Tese
Condrotoxicidade e efeitos inflamatórios in vitro e in vivo da ropivacaína em equinos
Autor
Silva, Gabriele Biavaschi da
Institución
Resumen
Local anesthetics are routinely used in lameness diagnosis and joint pain control in horses, but because
of their potential toxicity, they should be used with caution in order to avoid the development of joint
disease. Previous studies in humans demonstrate ropivacaine as a less toxic alternative, motivating
interest in the use of this anesthetic by the intra-articular (IA) route in horses. The objective of this
study was to evaluate the IA effects of ropivacaine in vitro and in vivo. For viability evaluation,
monolayer chondrocytes were divided into six groups and exposed to 30 minutes of treatment. The
groups were: chondrogenic medium (DMEM), ropivacaine 7.5mg/ml, ropivacaine 10mg/ml, saline
0.9%, mepivacaine 20mg/ml and mepivacaine 30mg/ml. Chondrocyte viability was assessed by trypan
blue, MTT and flow cytometry methods. To evaluate gene expression in vitro, pellets cultures of
chondrocytes were used and submitted to 30 minutes of the following treatments: mepivacaine
20mg/ml, ropivacaine 10mg/ml and saline 0.9%. The cells were evaluated by Real-Time Quantitative
Polymerase Chain Reaction (qPCR) to investigate the expression of Ilb1, Il6, Mmp9, Mmp13, Acan
and Col2a1. The in vivo study was performed with the administration of 10 mg/ml ropivacaine and
saline in the tibiotarsal joints of eight ponies. Synovial fluid samples were collected before and 24
hours after treatment. Then, samples were evaluated for total nucleated cells count, total protein and
mucin precipitate evaluation. After 24 hours, the ponies were anesthetized and samples of synovia and
cartilage were collected through arthroscopy to evaluate by qPCR. In the synovia and cartilage
samples Ilb1, Il6, Mmp9 and Mmp13 were evaluated; genes Acan and Col2a1 were also evaluated in
the cartilage samples. The evaluation of cell viability produced different results in the different assays:
in the trypan blue method there was no difference; the MTT method demonstrated less viability of
cells treated with ropivacaine than DMEM. Differently, flow cytometry did not show differences
between ropivacaine 7.5mg ml and DMEM. In chondrocytes cultured in pellets, the expression of the
evaluated genes was similar in the mepivacaine, ropivacaine and saline treatments. In pellets treated
with mepivacaine and ropivacaine there was downregulation of the expression of Il6 and Mmp13
before and after treatment. After exposure to ropivacaine, there was downregulation of Mmp9 levels.

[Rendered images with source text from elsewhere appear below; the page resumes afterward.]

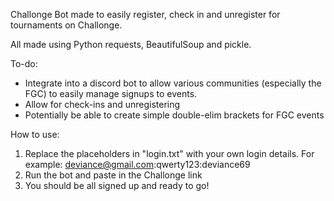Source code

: Challonge Bot made to easily register, check in and unregister for tournaments on Challonge.

All made using Python requests, BeautifulSoup and pickle.

To-do:
- Integrate into a discord bot to allow various communities (especially the FGC) to easily manage signups to events.
- Allow for check-ins and unregistering
- Potentially be able to create simple double-elim brackets for FGC events

How to use:
1) Replace the placeholders in "login.txt" with your own login details. For example: deviance@gmail.com:qwerty123:deviance69
2) Run the bot and paste in the Challonge link
3) You should be all signed up and ready to go!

In turn, the short exposure of the pellets to mepivacaine caused an increase in Col2a1 expression. In
vivo results demonstrated that ropivacaine and saline cause inflammation in the synovial fluid when
applied IA. However, no differences were observed between anabolic and cartilage catabolic markers
between treatments. Only Mmp9 levels in synovia were increased following ropivacaine treatment.
The in vitro results of this study suggest that short exposure to ropivacaine may result in a lower cell
death rate than exposure to mepivacaine; in addition, mepivacaine and ropivacaine did not cause
unbalance of chondrocyte homeostasis and appear to have some anti-inflammatory effect. Finally, the
in vivo study revealed similarity between the effects of the IA treatment of ropivacaine and saline,
suggesting that this anesthetic is a safe option for IA use.